WRITTEN REQUEST 1: Rewrite the paragraph beginning "Statistically, if an appliance" from the essay on learning from mistakes as a short bulleted list that keeps its main facts.
WRITTEN REQUEST 2: Write the next part of the essay on learning from mistakes, picking up after its final sentence.

EXCERPT TO READ:
--- BEGIN ---

Mistakes Teach Us What Doesn’t Work

Have you made any mistakes lately? Want to talk about it? Most people don’t. Can’t say that I blame them. It’s embarrassing. And when it’s a really dumb mistake, well that’s something you hope to never have to think about again. And that’s a mistake.

Mistakes are useful because they teach us what doesn’t work. But making the same mistake over and over again while expecting different results—well, that’s one definition of insanity. There’s tremendous value in learning from our mistakes. 

I’ve accumulated a list of mistakes over many years. It’s like a trophy now—a specific compilation of things that I do not have to do again because I’ve proven they do not work.

Walking into a supermarket without a plan

Walking into the grocery store (or Costco) without a plan—a written list and cash—is a terrible mistake. I know me. Without a conscious decision to stick to it, I am a $200 mistake just waiting to happen. And if I’m really hungry? Make that $300.

Buying extended warranties on appliances

Statistically, if an appliance is going to fail it will do so in the first 90 days (the product comes with a warranty to cover this time frame) or after five years (extended warranties aren’t that extended). It’s a good exercise to figure out the total cost of an extended warranty, then consider forgoing it in favor of putting that same amount into your savings account instead of the insurer’s pocket. Chances are very good that at the end of the period warranty period, you’ll have a working appliance and a nice nest egg for yourself. For the record, a laptop computer is my personal exception to this mistake. Laptops fail routinely, trust me.

--- END ---

RECORD EXTRACTS:

--- BEGIN ---

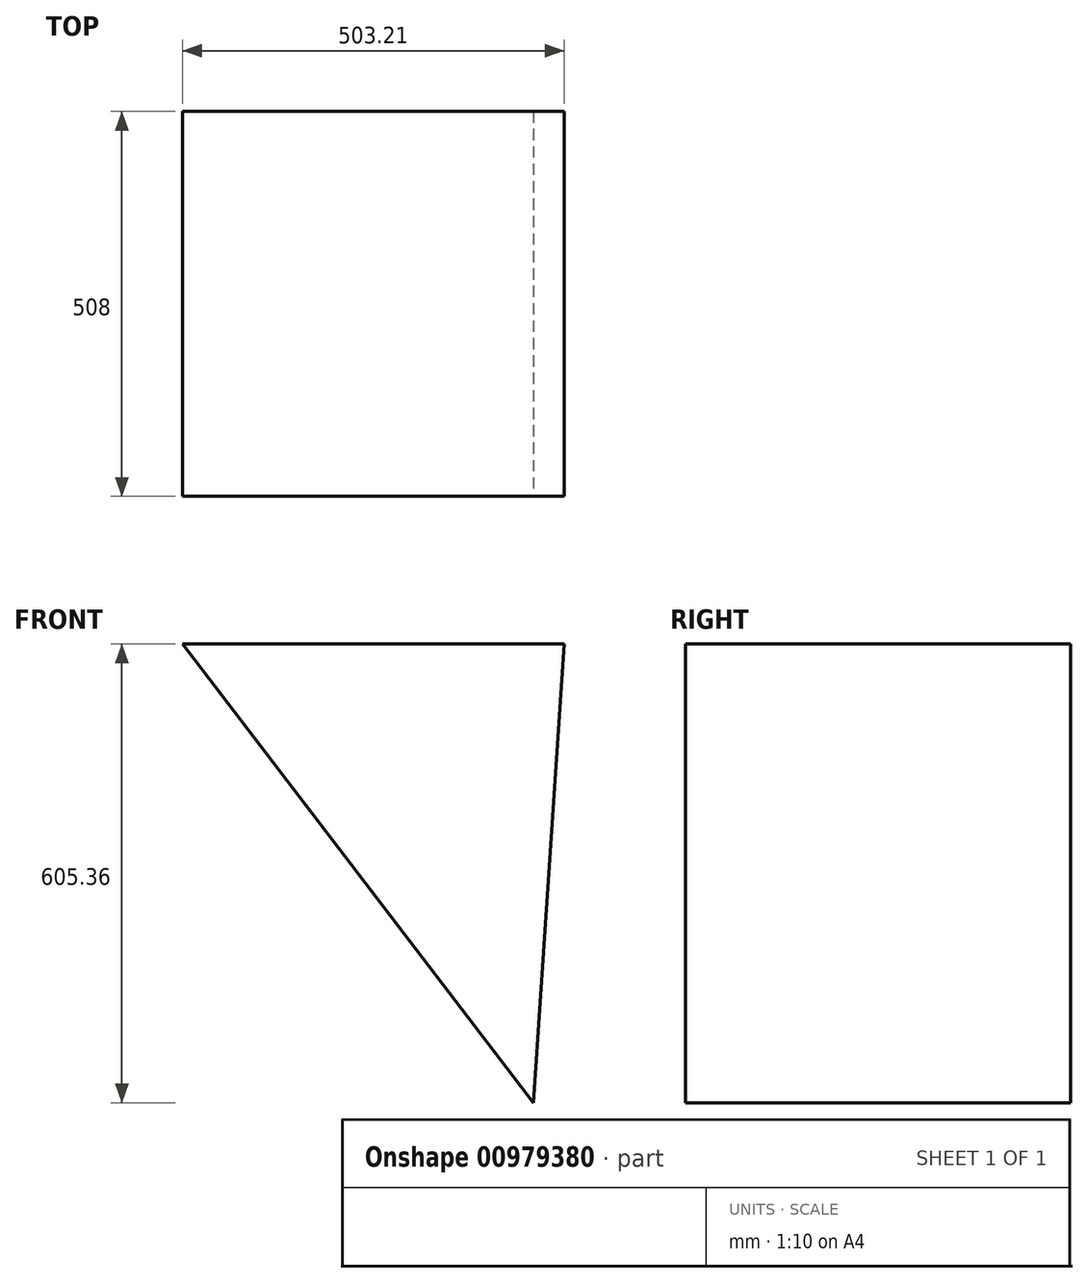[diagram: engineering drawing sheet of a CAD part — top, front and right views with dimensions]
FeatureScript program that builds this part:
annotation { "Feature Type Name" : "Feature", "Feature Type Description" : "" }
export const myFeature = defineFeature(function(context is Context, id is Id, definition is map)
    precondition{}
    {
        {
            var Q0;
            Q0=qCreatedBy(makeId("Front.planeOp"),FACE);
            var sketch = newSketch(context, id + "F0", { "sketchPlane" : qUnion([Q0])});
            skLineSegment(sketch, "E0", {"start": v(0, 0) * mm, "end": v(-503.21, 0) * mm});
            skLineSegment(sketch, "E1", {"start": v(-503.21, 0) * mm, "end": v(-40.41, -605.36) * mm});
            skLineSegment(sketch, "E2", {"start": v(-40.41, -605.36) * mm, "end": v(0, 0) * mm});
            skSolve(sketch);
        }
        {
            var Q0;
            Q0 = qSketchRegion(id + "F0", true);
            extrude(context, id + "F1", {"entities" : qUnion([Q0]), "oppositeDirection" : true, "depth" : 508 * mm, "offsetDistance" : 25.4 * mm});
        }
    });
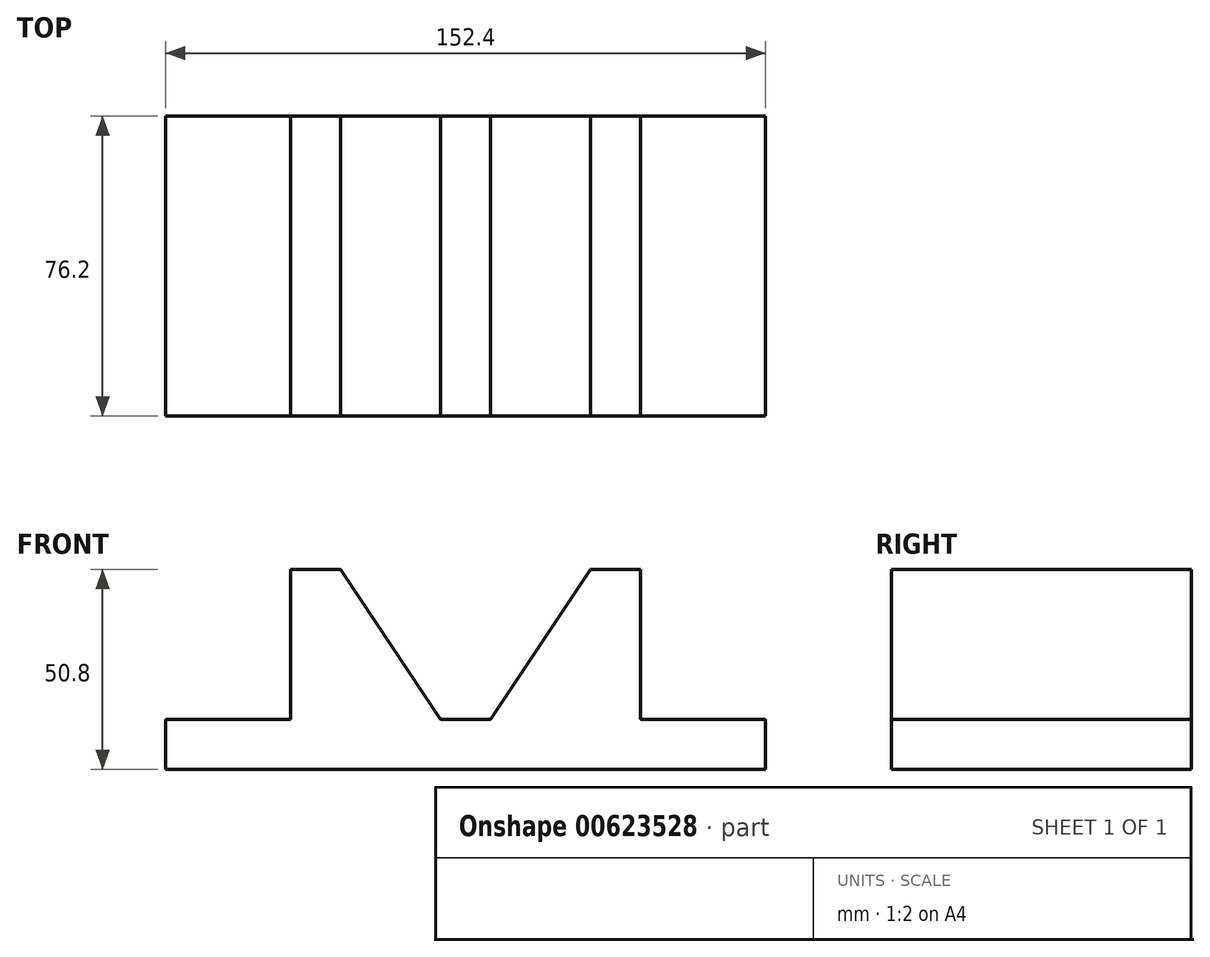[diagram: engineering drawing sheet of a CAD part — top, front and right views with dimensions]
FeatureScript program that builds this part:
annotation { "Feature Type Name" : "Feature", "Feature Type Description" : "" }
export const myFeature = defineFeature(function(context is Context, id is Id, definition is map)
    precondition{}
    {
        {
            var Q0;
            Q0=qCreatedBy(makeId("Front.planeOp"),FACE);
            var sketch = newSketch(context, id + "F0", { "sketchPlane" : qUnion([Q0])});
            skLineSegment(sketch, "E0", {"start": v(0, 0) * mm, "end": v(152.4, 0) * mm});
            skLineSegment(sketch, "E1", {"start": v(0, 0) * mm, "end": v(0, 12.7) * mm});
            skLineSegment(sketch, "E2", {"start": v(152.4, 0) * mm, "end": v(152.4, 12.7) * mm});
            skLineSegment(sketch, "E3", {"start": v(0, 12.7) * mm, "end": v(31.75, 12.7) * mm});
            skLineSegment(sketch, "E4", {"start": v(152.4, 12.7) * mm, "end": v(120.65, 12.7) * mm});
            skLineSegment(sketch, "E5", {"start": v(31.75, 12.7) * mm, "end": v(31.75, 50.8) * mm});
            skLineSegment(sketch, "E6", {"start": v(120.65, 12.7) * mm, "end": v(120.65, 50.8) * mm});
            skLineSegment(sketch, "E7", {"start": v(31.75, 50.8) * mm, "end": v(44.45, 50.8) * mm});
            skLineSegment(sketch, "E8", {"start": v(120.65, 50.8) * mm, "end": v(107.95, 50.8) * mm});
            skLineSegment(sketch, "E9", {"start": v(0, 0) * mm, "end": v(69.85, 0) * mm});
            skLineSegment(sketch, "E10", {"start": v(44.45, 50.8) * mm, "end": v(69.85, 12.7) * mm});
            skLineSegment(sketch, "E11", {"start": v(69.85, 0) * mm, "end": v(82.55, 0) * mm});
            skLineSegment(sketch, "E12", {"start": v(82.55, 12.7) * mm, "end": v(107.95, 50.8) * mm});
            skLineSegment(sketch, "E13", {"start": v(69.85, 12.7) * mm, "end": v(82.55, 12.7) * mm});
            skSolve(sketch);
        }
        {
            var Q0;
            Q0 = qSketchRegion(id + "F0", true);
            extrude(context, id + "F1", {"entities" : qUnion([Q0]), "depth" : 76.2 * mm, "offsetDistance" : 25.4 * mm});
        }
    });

--- END ---

EXERCISE RESPONSE 1:
- Appliances that fail tend to do so either within the first 90 days, which the included warranty covers, or after five years, which extended warranties don't reach.
- Work out the total cost of an extended warranty, and consider putting that amount into your savings account instead of paying the insurer.
- By the end of the warranty period, you will very likely have a working appliance and a nest egg.
- Laptops are the writer's personal exception, because they fail routinely.

EXERCISE RESPONSE 2:
Leasing a car

And it really doesn’t work to roll the shortfall and extra charges at the end of one auto lease into a new auto lease. To have repeated this mistake over and again for no fewer than 22 years straight (yes, me in my dark financial past) was to come dangerously close to insanity.


Buying a 7,000-gallon blow-up swimming pool

Actually, I didn’t know such a thing existed so I can’t even argue it was something we needed. Standing there in the middle of the Home Show I managed to pull off the impulse purchase of the century (thankfully, this was in the last century). That was a mistake that just kept on giving lessons to be learned until the day several years later we begged Goodwill to just take it away. Please.

Carrying more than $100 cash

Carrying a single $100 bill I keep tucked into a secret place in my wallet is for me a great deterrent for overspending. I don’t feel broke, but it’s a bill I hate to break. It is also the tipping point. Carrying around more than $100 (unless it is for a specific and immediate purchase) creates a feeling of excess that burns a hole in my wallet. The overage simply disappears. That’s a lesson I needed to learn and re-learn. Oh, the insanity.

Paying for Christmas with credit

When it comes to mistakes, depending on credit to bridge the gap between what you earn and what you spend is a big one. Debt is a terrible liar, insisting that while you don’t have the money today, you’ll have it next month. Or the next. Debt keeps you stuck in the past, always stealing from the future.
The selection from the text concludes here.